Rivaling companies such as Under Armour, which had revenue of $3.96 billion in 2015, and Athleta, which had over 100 stores by 2015, Lululemon had some catching up to do.
With a revenue of $1.8 billion in 2015, the company needed to develop a growth strategy to surpass its competition. To see an increase in the growth of their business, Lululemon Athletica should broaden its target market by growing its men’s line and expanding to international markets.
The company also has accounts of customers questioning its product quality and integrity as a company. To promote growth, the company should also look at its brand awareness and company culture. By improving these aspects, they will create a more welcoming atmosphere and likely invite added sales.
Fundamental Issues
Having much of my family in Canada, I was exposed to Lululemon Athletica at a very young age. The brand was all the hype when I was in sixth grade; every young female I knew was wearing it.
Lululemon Athletica’s target audience is affluent 18-34-year-old women who are health-conscious, fit, and fashion-forward. Their target market persona, “Ocean,” is a 32-year-old single female who is a career-driven person and makes a $100,000 salary. The problem with this target segment is that it leaves out an entire gender that may be equally enthused by yoga and other sports activities.

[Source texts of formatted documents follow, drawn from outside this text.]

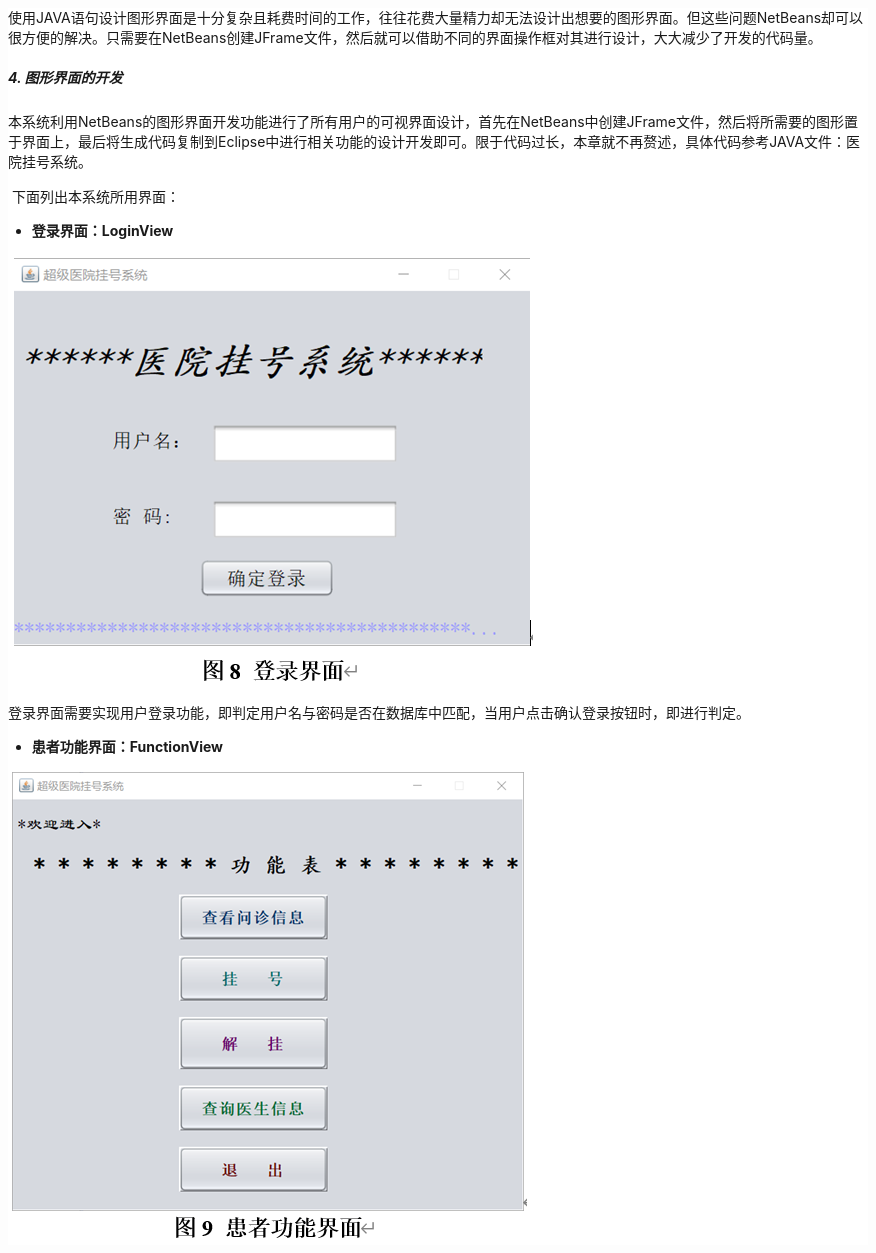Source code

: ​		使用JAVA语句设计图形界面是十分复杂且耗费时间的工作，往往花费大量精力却无法设计出想要的图形界面。但这些问题NetBeans却可以很方便的解决。只需要在NetBeans创建JFrame文件，然后就可以借助不同的界面操作框对其进行设计，大大减少了开发的代码量。

##### 4. 图形界面的开发

​		本系统利用NetBeans的图形界面开发功能进行了所有用户的可视界面设计，首先在NetBeans中创建JFrame文件，然后将所需要的图形置于界面上，最后将生成代码复制到Eclipse中进行相关功能的设计开发即可。限于代码过长，本章就不再赘述，具体代码参考JAVA文件：医院挂号系统。

​		下面列出本系统所用界面：

* **登录界面：LoginView**

![登录界面](图片\登录界面.png)

​		登录界面需要实现用户登录功能，即判定用户名与密码是否在数据库中匹配，当用户点击确认登录按钮时，即进行判定。

* **患者功能界面：FunctionView**

![患者登录界面](图片\患者登录界面.png)
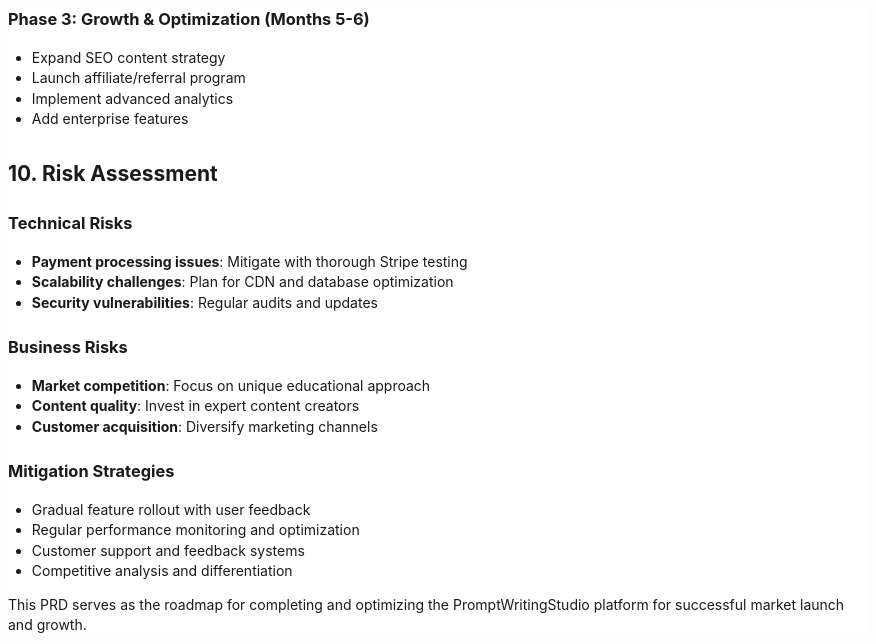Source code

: ### Phase 3: Growth & Optimization (Months 5-6)
- Expand SEO content strategy
- Launch affiliate/referral program
- Implement advanced analytics
- Add enterprise features

## 10. Risk Assessment

### Technical Risks
- **Payment processing issues**: Mitigate with thorough Stripe testing
- **Scalability challenges**: Plan for CDN and database optimization
- **Security vulnerabilities**: Regular audits and updates

### Business Risks
- **Market competition**: Focus on unique educational approach
- **Content quality**: Invest in expert content creators
- **Customer acquisition**: Diversify marketing channels

### Mitigation Strategies
- Gradual feature rollout with user feedback
- Regular performance monitoring and optimization
- Customer support and feedback systems
- Competitive analysis and differentiation

This PRD serves as the roadmap for completing and optimizing the PromptWritingStudio platform for successful market launch and growth.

The fundamental issue that the company must consider is how to promote the growth of their business to increase their bottom line. Lululemon Athletica should reevaluate its core audience and decide whether to expand it or remain consistent with its original target segment.
An analysis of the marketing mix will provide a deeper understanding of the company.
Alternate Solutions
Lululemon Athletica has a number of avenues that it may take to stimulate growth. The first one is to expand their women’s line further. The company offers activewear in the form of leggings, yoga pants, tops, and jackets.
They may expand this line by adding products such as socks, beanies, visors, outfits specific to certain sports, and business casual clothing that is still comfortable. That is, they may add dress pants that are made from the same stretchy material to provide a comfortable yet professional look.
In going this route, Lululemon Athletica may experience growth due to its product portfolio expanding. Also, in going with this method, they will continue to target the same segment as they have been doing originally.
Although this may speed up growth, they will likely not acquire new customers from just this. Women who shop here already will possibly consider the expanded line of products and shop them, but other women who purchase dress pants from, say, Banana Republic will not go out of their way to spend more money on a brand that specifically caters to female yogis.